= Tasks and exercises =
**a)** Write out everything in the forum posts below from "I went with" down to "needed a change.".
**b)** Decide whether each statement agrees with the forum posts below, answering yes or no and quoting the words that settle it: (i) The distribution center is in Crofton. (ii) The writer's dogs were indoors when the delivery was marked. (iii) The writer chose a white iPad.
**c)** Carry on the forum posts below from the point where they stop.

= Text =
This guy was smart. He waited to mark mine as not home at 7:30 pm.. They close at 8... And I'm almost two hours from the distribution center (it's in Crofton). Trust me, if had done it earlier, I would have called and demanded a redelivery. The person I talked to insisted I must not have heard him knock. I pointed out that not only did I not hear him knock, my dogs didn't hear him (and they were outside and bark if anything comes into the yard), my kids didn't hear him, I didn't see or hear his truck (and I hear EVERY truck that goes by). And IF he tried to deliver at 7:30 then just how did he make it back to Crofton by 8? And why wasn't there a door tag?

I went with the 64gb. I had that on my ipad 2 and only went with 32 on my original Mini. With the videos and audiobooks, 32 just wasn't enough. I thought about 128, but didn't think I'd ever come close to needing that much. I also went with black instead of white. I'm tired of the white and needed a change.

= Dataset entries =
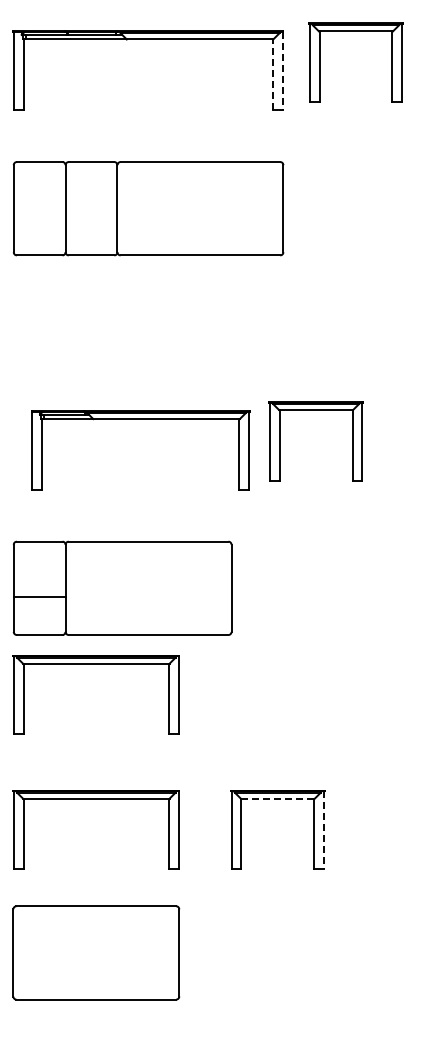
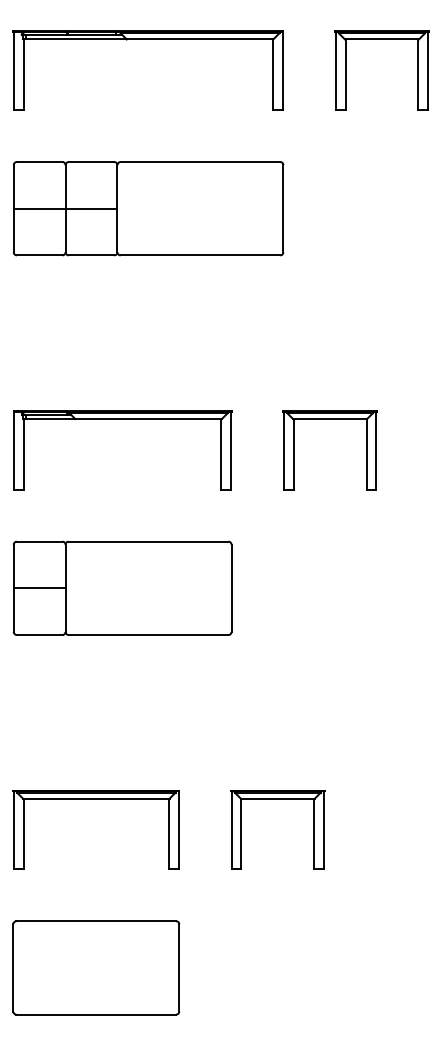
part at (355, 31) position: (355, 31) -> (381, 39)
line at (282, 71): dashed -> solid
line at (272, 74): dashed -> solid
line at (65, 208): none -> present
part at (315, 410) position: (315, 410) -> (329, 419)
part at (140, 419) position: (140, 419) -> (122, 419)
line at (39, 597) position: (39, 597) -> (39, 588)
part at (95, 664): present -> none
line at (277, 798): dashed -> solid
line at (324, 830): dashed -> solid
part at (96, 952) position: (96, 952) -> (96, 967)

= Task-by-task outputs =
**a)**
I went with the 64gb. I had that on my ipad 2 and only went with 32 on my original Mini. With the videos and audiobooks, 32 just wasn't enough. I thought about 128, but didn't think I'd ever come close to needing that much. I also went with black instead of white. I'm tired of the white and needed a change.

**b)**
(i) Yes: "it's in Crofton"
(ii) No: "they were outside and bark if anything comes into the yard"
(iii) No: "I also went with black instead of white."

**c)**
----------



## teralpar

Toby said:


> Thanks everyone for your helpful advice. I like both sizes. I like the larger size for sitting down at night & the smaller size one for carrying around to check things. Yet, I could save money if I got the smaller one. I will have to keep thinking about this.


I thought the same thing. My son bought an iPad Air a few days ago, and I really like that one also. Seeing his screen is what made me want to ditch my 1st gen Mini and get the Mini w/Retina. I would like to have an iPad Air as well, eventually. I would keep the Air at home (WiFi-only) and keep the Mini (which has cellular) with me in my purse. Maybe I'll get one towards the end of this year when/if they come out with the iPad Air 2/iPad 6, then I could purchase the 1st gen Air at a discount.


----------



## teralpar

Luvmy5brats said:


> I went with the 64gb. I had that on my ipad 2 and only went with 32 on my original Mini. With the videos and audiobooks, 32 just wasn't enough. I thought about 128, but didn't think I'd ever come close to needing that much. I also went with black instead of white. I'm tired of the white and needed a change.


I wanted the 64gb but none of the stores in my area had them, only the 16gb & 32gb. So I went with the 32, since my 1st Mini had 16gb and I ran out of room on that one because I like to store music from Amazon, Spotify, and iTunes on the device.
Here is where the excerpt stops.